Christmas in Hickory, North Carolina

I guess going home for Christmas, for Karen and for me, was just about the best Christmas ever. I have to preface this post with something sad the reader may not know. Karen lost her 33 year old son back in June of this year. This is the first Christmas without him and a tough one for both of us.

I was fortunate to have known Jason for 15 of his 33 years and he had grown to love his stepdad. He and I had become kindred spirits of sorts, as I was someone he could talk to about problems without some of the emotional luggage he had with his 'real' dad. He soon was calling me 'dad' as our love for each other grew over the years. That said, you see how this Christmas was important for Karen and for me to be around her parents, sister, and brother and their family at this time.

We got to Hickory Thursday night and moved into the downstairs guest bedroom. We had dinner together and talked and had a nice night cap of a single malt I bought for the Clarks. Isle of Jura, by name, one dad Clark likes a lot.

Karen's sister Kathi and hubby Steve came Friday about noon and we had lunch and dinner together before going to Christmas Eve services at Northminster Presbyterian Church. Their service involves what it called a 'love feast'. The early Moravian Christians who settled in the Carolinas and Georgia have a practice of passing a basket with a sweet bun and a hot cup of coffee or tea during the service that is their way of 'service' to other Christians during this special time of year.

It was a nice touch with a time to visit and meet new friends during a short break in the middle of the service.

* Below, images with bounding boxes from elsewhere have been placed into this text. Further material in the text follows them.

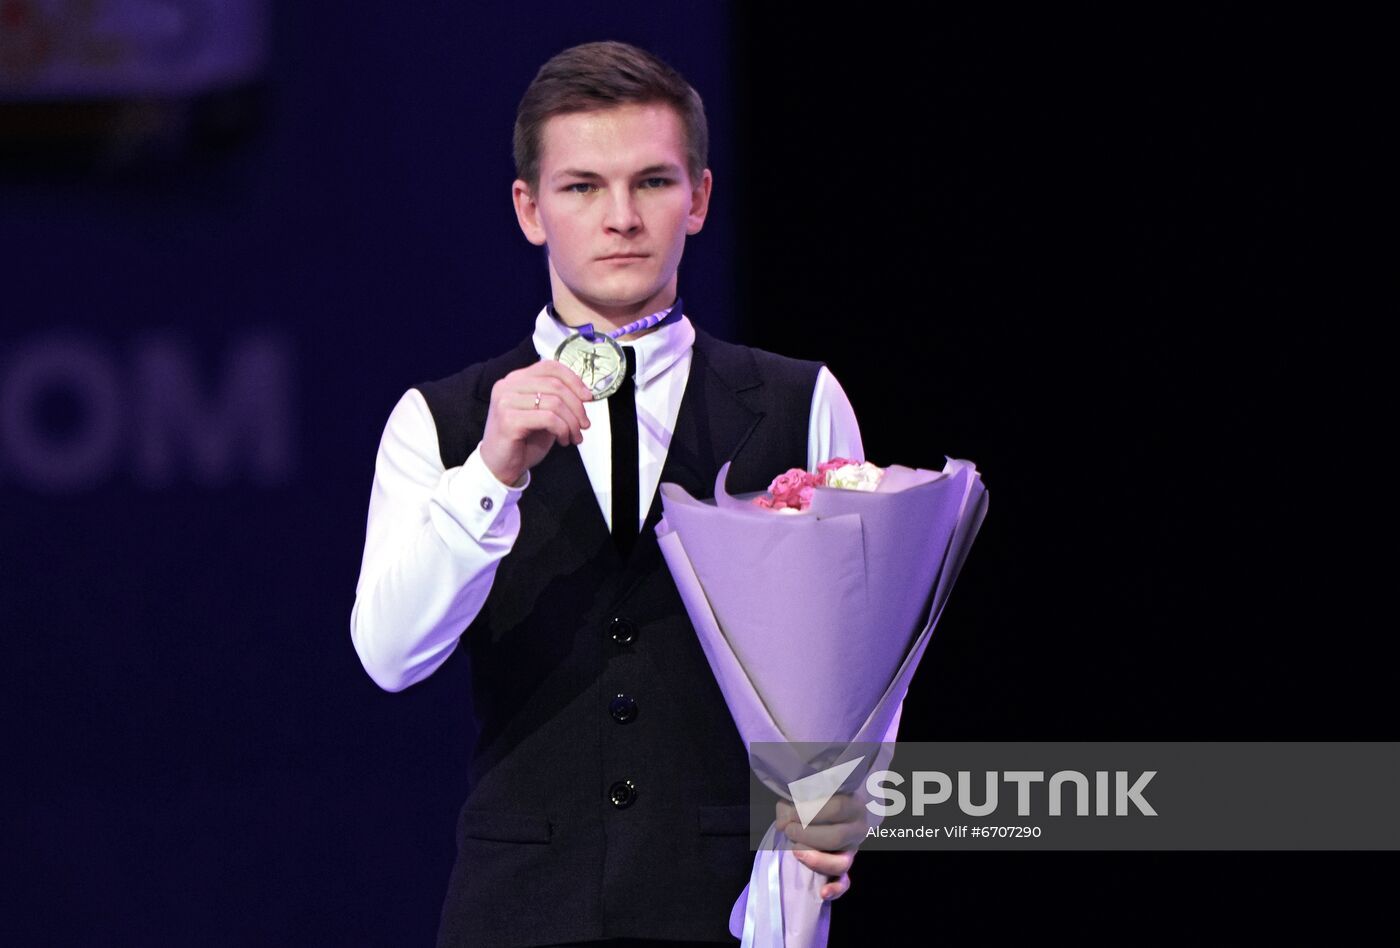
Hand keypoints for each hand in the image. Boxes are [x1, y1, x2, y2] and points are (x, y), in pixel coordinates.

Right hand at [479, 360, 592, 486]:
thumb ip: (556, 399)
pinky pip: (548, 418)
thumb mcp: (542, 414)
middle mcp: (507, 386)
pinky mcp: (508, 420)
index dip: (573, 380)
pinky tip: (563, 441)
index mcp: (515, 380)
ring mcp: (505, 402)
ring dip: (571, 422)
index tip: (588, 397)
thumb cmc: (522, 442)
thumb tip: (584, 394)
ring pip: (554, 402)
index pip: (549, 367)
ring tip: (574, 436)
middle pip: (555, 384)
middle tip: (584, 424)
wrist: (500, 467)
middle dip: (577, 406)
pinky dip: (563, 430)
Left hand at [775, 792, 866, 901]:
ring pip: (842, 863)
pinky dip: (835, 889)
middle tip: (789, 830)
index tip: (790, 814)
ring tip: (796, 851)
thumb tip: (783, 823)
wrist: (809, 816)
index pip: (837, 807)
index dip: (810, 812)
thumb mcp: (797, 797)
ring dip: (816, 860)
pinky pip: (844, 883)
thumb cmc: (806, 802)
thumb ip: (790, 807)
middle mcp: (857, 829)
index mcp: (852, 804)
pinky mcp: (843, 870)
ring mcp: (851, 852)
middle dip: (807, 835)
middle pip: (837, 837)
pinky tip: (823, 892)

You then pass the cups back down to the aisle and they are collected by the members that service you.

The church was decorated for Christmas and they light the 5th candle of Advent that signifies Christ's birth. Toward the end of the service, they pass bee's wax candles to all present and the minister lights the first candle from the Advent candle. Just as Christ teaching spead in the world, the light from that first candle soon lite up the entire church as all the candles were lite. The last verse fot the last hymn, the candles are held aloft and the lights in the church are lowered and the effect is awsome. I have been to Candlelight service many times but this one, for us, was special. Karen cried a little as did I, but that was OK.

Christmas morning we opened gifts after our tradional Christmas breakfast of a variety of cheeses, crackers, toast, and jelly and jam. That with Jamican (sp.) Blue coffee was perfect. Gifts were exchanged and each waited for that gift to be opened and all the Ohhhs and Aughs, then another was passed out. It takes a while to open Christmas for our extended Clark family.

Karen's brother Paul, girlfried Corine, and daughter Katie came for lunch and dinner on Christmas day. We had 11 for lunch and dinner a house full.

It was a nice extended weekend for all, and we went to church together Sunday. It was hard saying goodbye Monday morning but time to go home to Birmingham. The Clarks are a wonderful and close knit family and makes this guy, this tall country boy from Birmingham feel right at home. And I was!